The kid’s father stalks around the film gnawing on plastic candy bars like hardtack. He’s got a synthetic digestive system but doesn’t have the taste for the future he’d give his son. He’s the film’s John Kellogg, he’d never put sugar on his cornflakes. But Viggo Mortensen’s Saul Tenser—the artist of pain sitting in his wiggling spider-seat (patented) to induce swallowing—discovers satisfaction with his first bite. Everyone on art-school island’s been yammering aesthetics for years but Mortensen finally gets the taste.

Steak

The Fly’s about becoming a perfect stomach. I’ll get to that. It’s also about the danger of teaching our machines to taste for us. Geena Davis is biting her real husband Jeff Goldblum’s shoulder and talking about how the flavour of baby flesh drives grandmothers crazy, and Jeff’s Seth Brundle gets the bright idea to teach that to his telepod. Before his organs fall off, he gets started by giving away his tongue and transforming a perfectly good steak into a “synthetic” one. Geena’s Ronnie Quaife knows. There’s no substitution.

Your rival’s foot

So once Brundle’s taught the telepod to taste and give birth to himself, all that’s really left is digesting things. Parable of automation? Maybe. It’s the “talking asshole” routine from Naked Lunch, Brundle’s been made redundant. When he does a vomit drop onto Ronnie’s despicable ex’s loafers, that’s pure ressentiment. Look into the Brundlefly puppet’s eyes, it’s consumption without taste.

Guns

Max Renn feeding a gun to his tummy mouth in Videodrome and Ted Pikul crafting a pistol from his teeth and a mutant salamander in eXistenZ are both compulsive and gross moments. The former plays it kinky and the latter goes for laughs, but they’re both continuations of Brundlefly’s inside-out digestive tracts. Sometime between eXistenZ and Crimes of the Future, Cronenberg’s opinion of digestion really softened.

Mugwump juice

When you’ve achieved impeccable writing, that Sweet Smell of Success, your typewriter tubes a little milky reward into your mug. Being productive feels nourishing, and even if all the euphemisms for morphine Peter Weller ingests in Naked Lunch turn Bill Lee into William Burroughs—a real bad character—there’s nothing like positive feedback.

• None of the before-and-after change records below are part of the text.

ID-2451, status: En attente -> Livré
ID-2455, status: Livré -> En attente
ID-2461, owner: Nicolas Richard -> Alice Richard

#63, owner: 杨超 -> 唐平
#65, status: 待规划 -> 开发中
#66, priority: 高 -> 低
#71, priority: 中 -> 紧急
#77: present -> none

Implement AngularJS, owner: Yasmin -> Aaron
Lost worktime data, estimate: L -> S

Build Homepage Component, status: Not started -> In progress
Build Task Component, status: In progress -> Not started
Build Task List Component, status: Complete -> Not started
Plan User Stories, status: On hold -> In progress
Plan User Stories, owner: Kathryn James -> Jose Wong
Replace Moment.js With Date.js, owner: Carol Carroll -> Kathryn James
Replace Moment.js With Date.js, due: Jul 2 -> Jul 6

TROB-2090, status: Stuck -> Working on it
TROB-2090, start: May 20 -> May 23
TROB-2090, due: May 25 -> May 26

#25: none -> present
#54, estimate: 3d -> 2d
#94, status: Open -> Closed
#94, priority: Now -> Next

Cake and orange pop (no ice cream)

Dead Ringers is Cronenberg’s best film, absorbing ‘til the end—and what an ending! When Jeremy Irons’ Bev rips the cake for his twin Ellie with his bare hands, it’s a moment Cronenberg won’t hit again till Mortensen chews the plastic. Then strung-out Ellie cries for ice creeeeam and it’s devastating. I wouldn’t eat anything else on this list. But after watching this at 2am, I walked across Belleville, Ontario to the only 24h grocer for all three treats. It was not as good as the film, I wasn’t a kid anymore.